Something that is difficult to explain to those who have not lived through violation as a child is the monumental effort it requires to try to trust anyone or anything in life.
I’m fairly certain that I have never experienced a “healthy” relationship.
I don’t even know what that means.
I wasn’t given the tools to build trust or to engage in productive connection building outside of the hell I was trying to navigate as a young child. That was my normal. My reality. My “healthy”.
I have often heard other survivors express that they feel as if they have a target on their backs. That predators, sexual or otherwise, can sense us from miles away and are able to find and easily exploit our weakness. Hurt us over and over again.
I would love nothing more than to say this isn’t true, but in my experience it is incredibly accurate.
If you are taught from an early age that your own needs don’t matter and that your sole purpose is to gratify the physical needs of others, your sense of security when it comes to anything outside of humiliation makes it challenging to have a healthy relationship.
If you were conditioned to feel guilty beyond measure and manipulated to not think about what your individual needs might be outside of your abusers, chances are you are going to attract further abuse.
Too Many People Pray on This Particular Weakness
Far too many people in life pray on this particular weakness. They thrive on power and control.
Too many times I have experienced re victimization by those I falsely believed were different only to be exploited again. Not just in physical relationships, but in any way possible.

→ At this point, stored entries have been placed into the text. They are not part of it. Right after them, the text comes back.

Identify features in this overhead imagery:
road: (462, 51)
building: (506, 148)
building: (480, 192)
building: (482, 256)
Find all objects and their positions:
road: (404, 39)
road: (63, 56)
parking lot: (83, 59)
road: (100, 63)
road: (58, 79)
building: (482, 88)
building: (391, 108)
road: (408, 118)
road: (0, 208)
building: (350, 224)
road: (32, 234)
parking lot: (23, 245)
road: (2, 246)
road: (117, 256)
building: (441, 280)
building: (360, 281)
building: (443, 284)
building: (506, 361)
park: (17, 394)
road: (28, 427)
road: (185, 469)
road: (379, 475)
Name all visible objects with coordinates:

Professionally, within “friendships”, from agencies that are meant to help, doctors, therapists, family members. The list goes on and on.

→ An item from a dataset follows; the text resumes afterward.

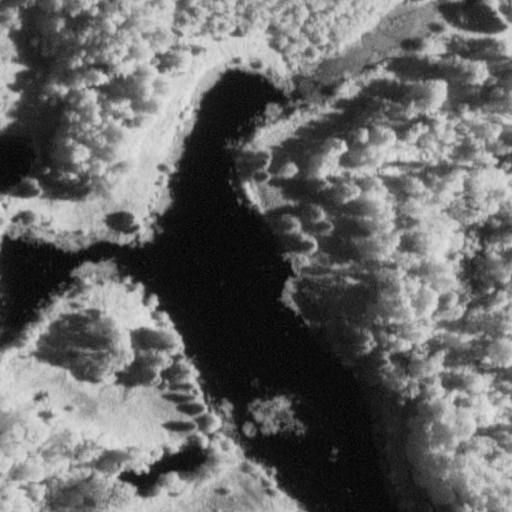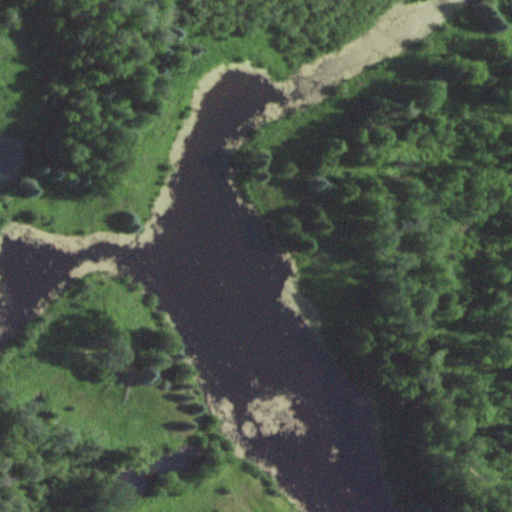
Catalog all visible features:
building: (0, 342)
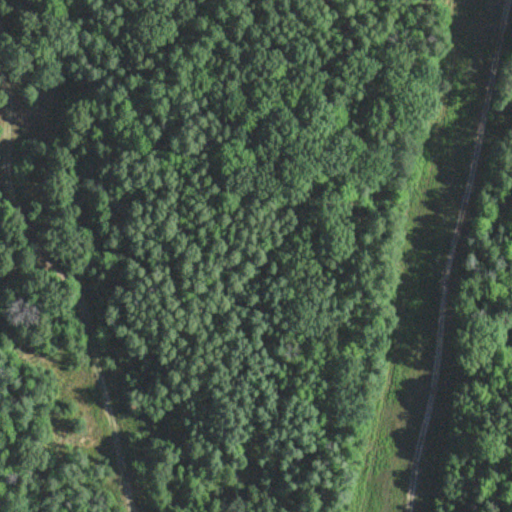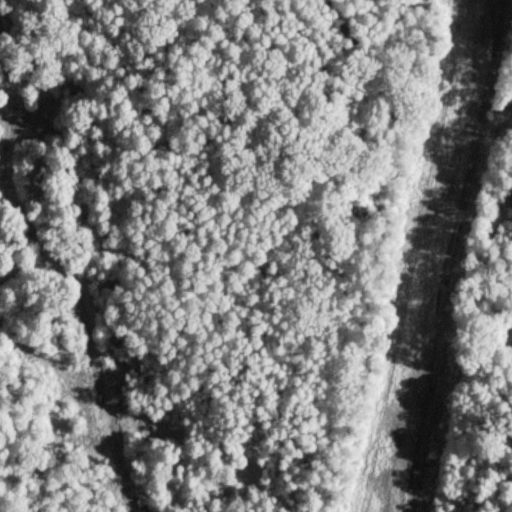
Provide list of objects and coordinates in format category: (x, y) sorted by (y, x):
road: (455, 255)
road: (77, 291)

How do you trust when not given the opportunity to do so without being betrayed and how do you heal when either subconsciously or forcefully repeating the same patterns of dysfunction over and over?
How do you articulate that you just don’t have the energy to be manipulated or hurt anymore? That you walk with your shoulders down staring at the ground because it is easier than making eye contact with anyone that is bound to try to destroy what little of yourself might be left? That you feel like a walking chalk outline, just waiting for the next person to come along and breathe in your direction, blowing away any false hope that might be holding you together?
Rebuilding My Relationship with Myself
How do you explain this to others without possibly sounding a bit insane?
No. I don’t know how to have a healthy relationship. I have absolutely no idea what that even means.
But I’m working on it.
I’m going to start by attempting to rebuild the one I never had with myself. Hopefully if I go back that far and learn to trust and listen to that little girl first, I will find that not everyone in the world is out to re victimize the broken.
At the very least, I will be confident enough to look up from the ground long enough to see them coming.